■ What you are asked to do ■
Copy the part of the feedback notes below that runs from "I will not present" up to and including "worrying about this.", and replace "exams" with "tests".

■ Text passage ■
Feedback notes: Thank you for the kind feedback. In
particular, I'm glad the reading reactions are working well for many of
you. I think they work well for the class and allow me to
incorporate your ideas into the course. I hope that you are
reading the quick answers to see the answers that I don't happen to
read in class.
I will not present more history during class for 3 reasons - 1. most
people think there's too much history already, 2. this is a math class,
in the end, not a history class, and 3. I don't know much more history
than what's in Suzuki.
One more time - exams will be several questions like "compare egypt and
babylon" "compare Greek, Chinese and India" and include your own
examples. So, choose your own examples so that you are equipped
to discuss the regions and periods that we discuss. I will *not*
hold you responsible for any particular details. Please stop
worrying about this.

■ Data segment ■

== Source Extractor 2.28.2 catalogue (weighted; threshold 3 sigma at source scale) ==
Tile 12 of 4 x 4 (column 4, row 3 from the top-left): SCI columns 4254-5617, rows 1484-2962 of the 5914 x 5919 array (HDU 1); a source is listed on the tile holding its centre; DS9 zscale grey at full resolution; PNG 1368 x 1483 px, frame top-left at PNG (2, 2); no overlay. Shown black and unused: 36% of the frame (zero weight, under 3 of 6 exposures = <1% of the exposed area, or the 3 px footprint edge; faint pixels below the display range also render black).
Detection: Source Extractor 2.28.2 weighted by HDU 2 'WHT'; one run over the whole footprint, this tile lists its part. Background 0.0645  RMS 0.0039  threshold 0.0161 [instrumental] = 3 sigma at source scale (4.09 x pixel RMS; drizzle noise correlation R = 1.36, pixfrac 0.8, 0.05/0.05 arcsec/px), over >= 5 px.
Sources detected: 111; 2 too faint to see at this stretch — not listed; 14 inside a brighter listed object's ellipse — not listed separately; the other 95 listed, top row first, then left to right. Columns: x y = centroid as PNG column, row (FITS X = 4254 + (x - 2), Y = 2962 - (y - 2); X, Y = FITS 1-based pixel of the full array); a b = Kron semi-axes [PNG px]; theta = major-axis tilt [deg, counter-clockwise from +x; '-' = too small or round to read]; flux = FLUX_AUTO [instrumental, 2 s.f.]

■ Solution ■
I will not present more history during class for 3 reasons - 1. most
people think there's too much history already, 2. this is a math class,
in the end, not a history class, and 3. I don't know much more history
than what's in Suzuki.
One more time - tests will be several questions like "compare egypt and
babylon" "compare Greek, Chinese and India" and include your own
examples. So, choose your own examples so that you are equipped
to discuss the regions and periods that we discuss. I will *not*
hold you responsible for any particular details. Please stop
worrying about this.